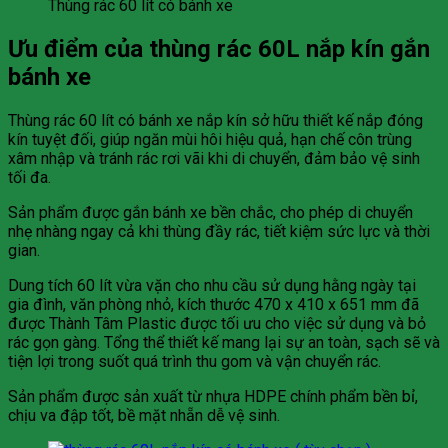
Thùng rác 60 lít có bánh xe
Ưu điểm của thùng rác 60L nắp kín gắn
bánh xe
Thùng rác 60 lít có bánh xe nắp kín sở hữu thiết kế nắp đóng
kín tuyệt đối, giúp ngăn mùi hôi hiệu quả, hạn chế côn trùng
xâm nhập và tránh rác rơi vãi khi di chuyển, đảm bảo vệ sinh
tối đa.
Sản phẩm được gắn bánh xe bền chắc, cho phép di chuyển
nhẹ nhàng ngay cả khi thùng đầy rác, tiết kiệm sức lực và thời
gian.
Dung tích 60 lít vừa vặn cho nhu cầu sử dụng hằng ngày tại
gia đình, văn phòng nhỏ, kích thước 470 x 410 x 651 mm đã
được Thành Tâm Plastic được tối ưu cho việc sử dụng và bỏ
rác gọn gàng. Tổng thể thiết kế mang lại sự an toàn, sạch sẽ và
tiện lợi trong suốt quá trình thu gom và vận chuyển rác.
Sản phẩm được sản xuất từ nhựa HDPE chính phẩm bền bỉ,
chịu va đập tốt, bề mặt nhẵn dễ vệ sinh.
....................
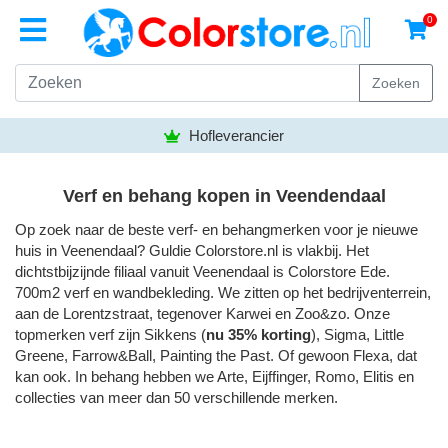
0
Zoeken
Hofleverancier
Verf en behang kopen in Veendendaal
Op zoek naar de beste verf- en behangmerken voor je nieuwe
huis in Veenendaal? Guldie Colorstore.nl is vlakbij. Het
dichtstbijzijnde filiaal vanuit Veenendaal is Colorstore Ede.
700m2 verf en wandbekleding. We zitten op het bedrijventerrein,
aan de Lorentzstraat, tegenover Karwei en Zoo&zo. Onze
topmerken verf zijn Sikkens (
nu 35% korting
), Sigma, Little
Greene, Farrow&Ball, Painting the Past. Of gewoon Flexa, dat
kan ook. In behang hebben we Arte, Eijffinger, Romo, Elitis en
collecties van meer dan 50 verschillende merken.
....................
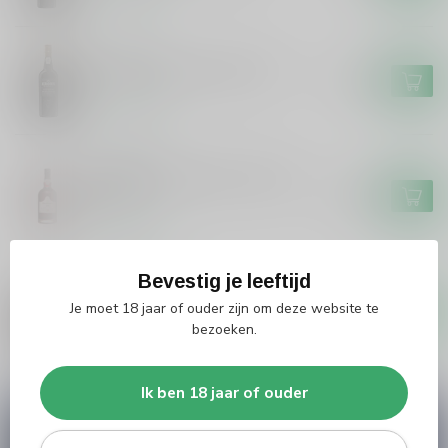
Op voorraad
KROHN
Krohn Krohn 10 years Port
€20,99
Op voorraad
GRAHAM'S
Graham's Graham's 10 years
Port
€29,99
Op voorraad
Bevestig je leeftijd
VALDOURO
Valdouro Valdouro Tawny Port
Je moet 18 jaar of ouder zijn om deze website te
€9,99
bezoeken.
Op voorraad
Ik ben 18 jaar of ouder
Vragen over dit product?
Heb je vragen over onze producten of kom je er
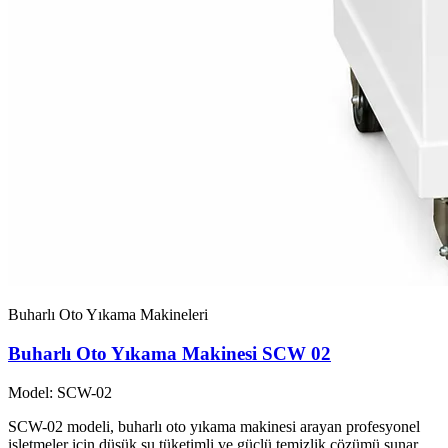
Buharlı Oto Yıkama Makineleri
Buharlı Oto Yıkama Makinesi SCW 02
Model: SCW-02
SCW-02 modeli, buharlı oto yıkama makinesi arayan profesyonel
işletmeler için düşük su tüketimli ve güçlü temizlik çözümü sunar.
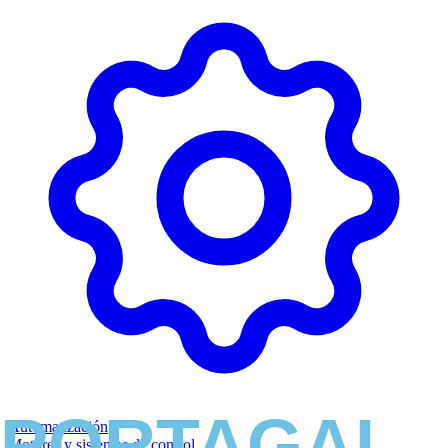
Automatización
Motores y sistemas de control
....................
__ACTIVITY__. Pull out every line in the records above that contains the word "years".

__WRITTEN ANSWER__.
Krohn Krohn 10 years Port
Graham's Graham's 10 years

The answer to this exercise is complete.